Surveys: It’s All About the Ask

Surveys

Surveys: It’s All About the Ask

By Hunter Gehlbach     May 27, 2015

Surveys: It’s All About the Ask

School leaders often face a particularly vexing question when using surveys: How do I know if the feedback accurately represents the opinion of my teachers, parents, students and other stakeholders? How do I know if I’m measuring what I think I’m measuring?

The answer? It depends on how you ask. Surveys represent an immensely valuable tool for educational leaders. They offer insights into the unique--and often differing--perspectives and experiences of your constituents. But only if you ask questions thoughtfully.

Consider the following example, in which two polling organizations asked nationally representative samples of respondents to share their opinions about the Common Core State Standards last year. The Phi Delta Kappa/Gallup poll asked:

Do you favor or oppose having the teachers in your community use the Common Core State Standards to guide what they teach?

Among respondents, only 33 percent reported favoring the Common Core.

Education Next, however, asked about these standards another way:

As you may know, in the last few years states have been deciding whether or not to use {the Common Core, which are} standards for reading and math that are the same across the states. In the states that have these standards, they will be used to hold public schools accountable for their performance. Do you support or oppose the use of these {the Common Core} standards in your state?

In this case, 53 percent of respondents supported the Common Core – a 20 percent boost from the PDK/Gallup poll. When the Education Next pollsters used another version of this question that removed any mention of the phrase “the Common Core”--the phrases in brackets above--support jumped to 68%!

So how many people actually support the Common Core? What’s the right answer? If you were a principal who read results from multiple surveys with these sorts of contradictory results, which data would you use to make decisions for your school?

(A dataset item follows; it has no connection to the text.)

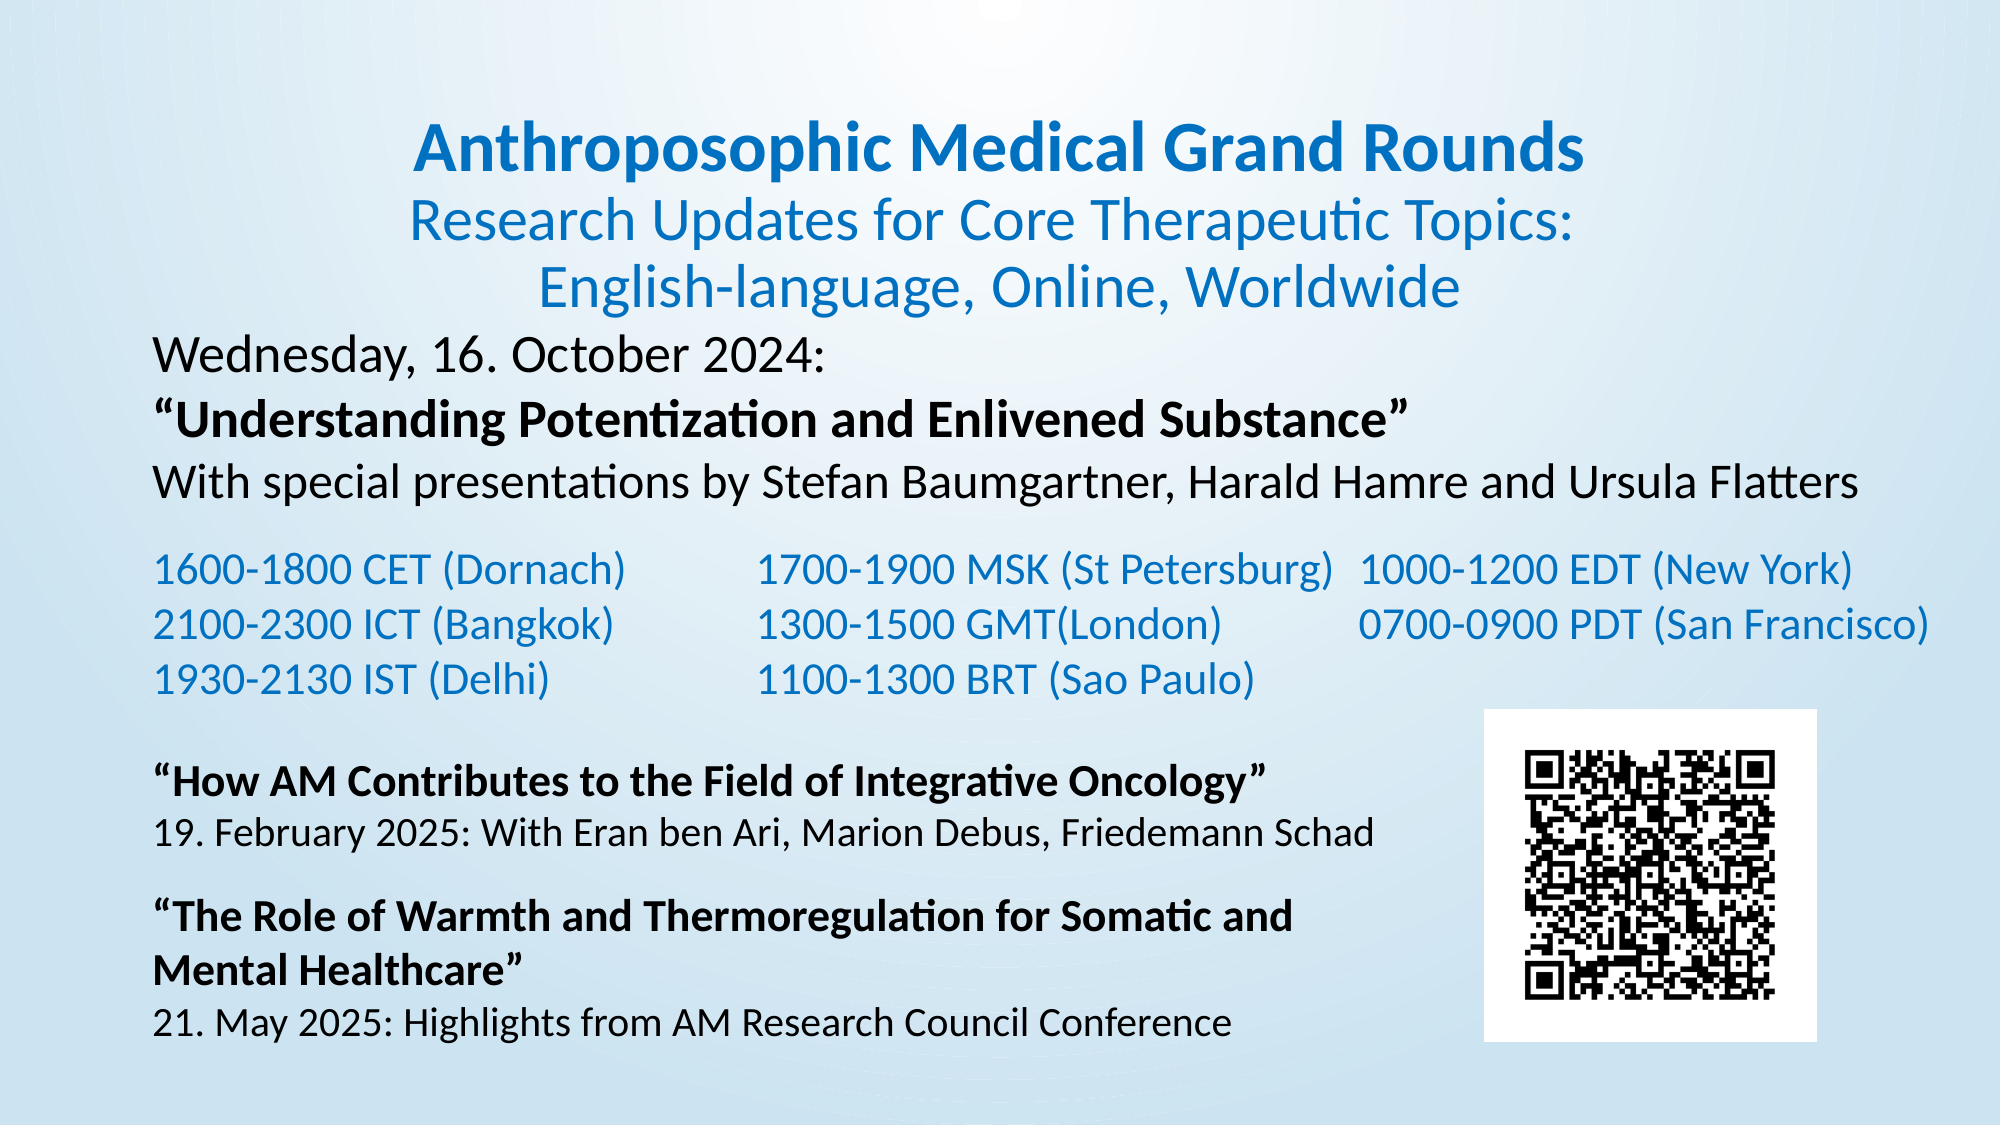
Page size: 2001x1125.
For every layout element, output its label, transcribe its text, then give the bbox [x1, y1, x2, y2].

The truth is that people’s attitudes – and particularly their attitudes about nuanced, multi-dimensional issues such as the Common Core – are complex. Different questions about the Common Core will inevitably highlight different aspects of education policy and draw out varied responses from individuals.

In the first example, the PDK/Gallup poll’s question highlighted the role of the teacher and how standards are expected to guide instruction. The Education Next poll highlighted accountability; its second version of the same question removed the hot-button phrasing, “the Common Core standards.” No single survey question could possibly capture all facets of people’s attitudes toward such a complicated issue with any precision.

In order to collect more accurate data about the multi-dimensional topics that impact our schools, surveys must ask a set of questions--what researchers call a “scale”--so that the idiosyncrasies of each individual question cancel each other out. This is exactly our approach with the Panorama Student Survey, produced by data analytics company Panorama Education. Our survey gauges students’ perceptions on classroom environment, expectations, rigor and grit, among other important aspects of learning.

For instance, to measure student engagement, the Panorama Student Survey asks the following questions:

  • In this class, how much do you participate?
  • When you are not in class, how often do you talk about ideas from class?
  • How excited are you about going to this class?
  • How often do you get so focused on class activities that you lose track of time?
  • Overall, how interested are you in this class?

By asking about students’ behaviors, the persistence of their interests, their emotions towards class, etc., we get a representative cross-section of the different features of classroom engagement. After all, different students engage in class in many different ways. What’s more, employing survey “scales” rather than single questions allows educators to quickly bolster the accuracy of survey results and obtain a much more accurate and nuanced view of any given individual’s attitude about a broad topic. The result is that educators have better data with which to make better decisions.

This same approach--selecting a representative set of questions to improve data quality--could also help us better understand people’s views of the Common Core State Standards, for example. By using multiple questions to tap into different characteristics of the standards, we could better understand public opinion about the Common Core as well as other pressing educational policy issues.